UN to Release U Thant Postage Stamps

By WAI MOE | The United Nations Postal Administration (UNPA) will in February issue commemorative stamps marking the 100th anniversary of U Thant’s birth, according to the UNPA website.
The UNPA said that the U Thant postage stamp will be released on February 6, 2009, in three currencies— US dollars, Swiss francs and Euros. The prices of the stamp will be US $ 0.94, Swiss francs 1.30 and € 1.15 respectively.

U Thant, the secretary-general of the UN from 1961 to 1971, was born in Pantanaw, in the Irrawaddy delta in Burma on January 22, 1909.

During his younger years, he mainly wrote commentaries and editorials for newspapers and magazines in Burma.

After Burma’s independence in 1948 he was appointed Director of Broadcasting by then Prime Minister U Nu.
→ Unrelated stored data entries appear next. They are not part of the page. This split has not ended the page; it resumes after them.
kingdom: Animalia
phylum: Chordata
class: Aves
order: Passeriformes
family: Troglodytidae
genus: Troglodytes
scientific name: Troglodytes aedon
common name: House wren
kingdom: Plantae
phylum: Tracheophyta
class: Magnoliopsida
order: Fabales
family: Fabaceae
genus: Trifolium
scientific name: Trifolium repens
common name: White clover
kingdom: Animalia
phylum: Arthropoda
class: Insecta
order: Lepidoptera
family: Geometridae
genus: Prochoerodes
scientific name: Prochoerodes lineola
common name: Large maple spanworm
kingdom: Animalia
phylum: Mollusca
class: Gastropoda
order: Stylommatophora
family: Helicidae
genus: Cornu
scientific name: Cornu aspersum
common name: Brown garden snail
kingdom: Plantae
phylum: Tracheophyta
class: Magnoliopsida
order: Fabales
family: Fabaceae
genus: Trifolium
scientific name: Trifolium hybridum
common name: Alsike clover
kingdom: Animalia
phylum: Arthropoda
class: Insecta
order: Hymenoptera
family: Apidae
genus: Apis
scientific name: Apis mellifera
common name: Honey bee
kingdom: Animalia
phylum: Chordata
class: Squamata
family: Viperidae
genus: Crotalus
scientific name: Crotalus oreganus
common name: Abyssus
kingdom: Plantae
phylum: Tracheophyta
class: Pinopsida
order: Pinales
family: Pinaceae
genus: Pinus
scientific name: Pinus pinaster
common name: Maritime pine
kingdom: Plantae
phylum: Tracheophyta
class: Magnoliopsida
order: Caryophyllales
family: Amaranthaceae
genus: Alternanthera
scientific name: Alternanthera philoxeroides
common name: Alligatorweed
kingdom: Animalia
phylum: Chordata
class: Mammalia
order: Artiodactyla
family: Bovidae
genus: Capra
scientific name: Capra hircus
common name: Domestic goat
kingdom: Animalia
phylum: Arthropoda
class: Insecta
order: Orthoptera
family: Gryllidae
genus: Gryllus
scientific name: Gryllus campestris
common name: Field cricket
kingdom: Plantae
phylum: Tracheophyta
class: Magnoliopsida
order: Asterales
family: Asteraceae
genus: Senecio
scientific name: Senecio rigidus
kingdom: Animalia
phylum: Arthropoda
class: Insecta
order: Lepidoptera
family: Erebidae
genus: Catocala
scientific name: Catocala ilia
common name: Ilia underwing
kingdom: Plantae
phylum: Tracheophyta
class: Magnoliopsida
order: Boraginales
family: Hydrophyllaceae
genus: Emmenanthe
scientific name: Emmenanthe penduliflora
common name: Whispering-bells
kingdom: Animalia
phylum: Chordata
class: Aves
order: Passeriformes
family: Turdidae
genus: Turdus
From 1957 to 1961 he represented Burma at the UN, before he was unanimously appointed UN secretary-general.

He was the first Asian to hold the position, the only other being current UN Secretary-General Ban Ki-moon who is from South Korea.

During his two-term tenure as UN chief, U Thant was widely recognized by the international community for resolving the Cuban Missile Crisis and the civil war in the Congo.

He was the founder of many UN development and environmental agencies, funds and programs, including the UN Development Program (UNDP), the UN University, the United Nations Conference on Trade and Development (UNCTAD), the United Nations Institute for Training and Research (UNITAR) and the UN Environmental Program.

He died on November 25, 1974. His funeral marked a significant page in Burma’s history. The ceremony turned into an uprising known as the “U Thant Affair.” in Burma.

Tens of thousands of protesters were angry because the then Burmese regime, headed by late dictator Ne Win, failed to honor the great diplomat’s final journey.

On the day of his funeral, December 5, 1974, thousands of Burmese students overturned the government’s plan to bury U Thant at an ordinary cemetery in Rangoon. The students snatched the coffin and carried it to the University of Rangoon and buried him there.

On December 11, security forces brutally stormed the university campus and removed U Thant's coffin from the campus. During the raid, dozens of protesters are believed to have been killed.

Burma’s state-run media have not as yet made any mention of the honor bestowed on U Thant and the country by the UN. However, a Rangoon-based weekly, Biweekly Eleven, reported the news on its front page this week.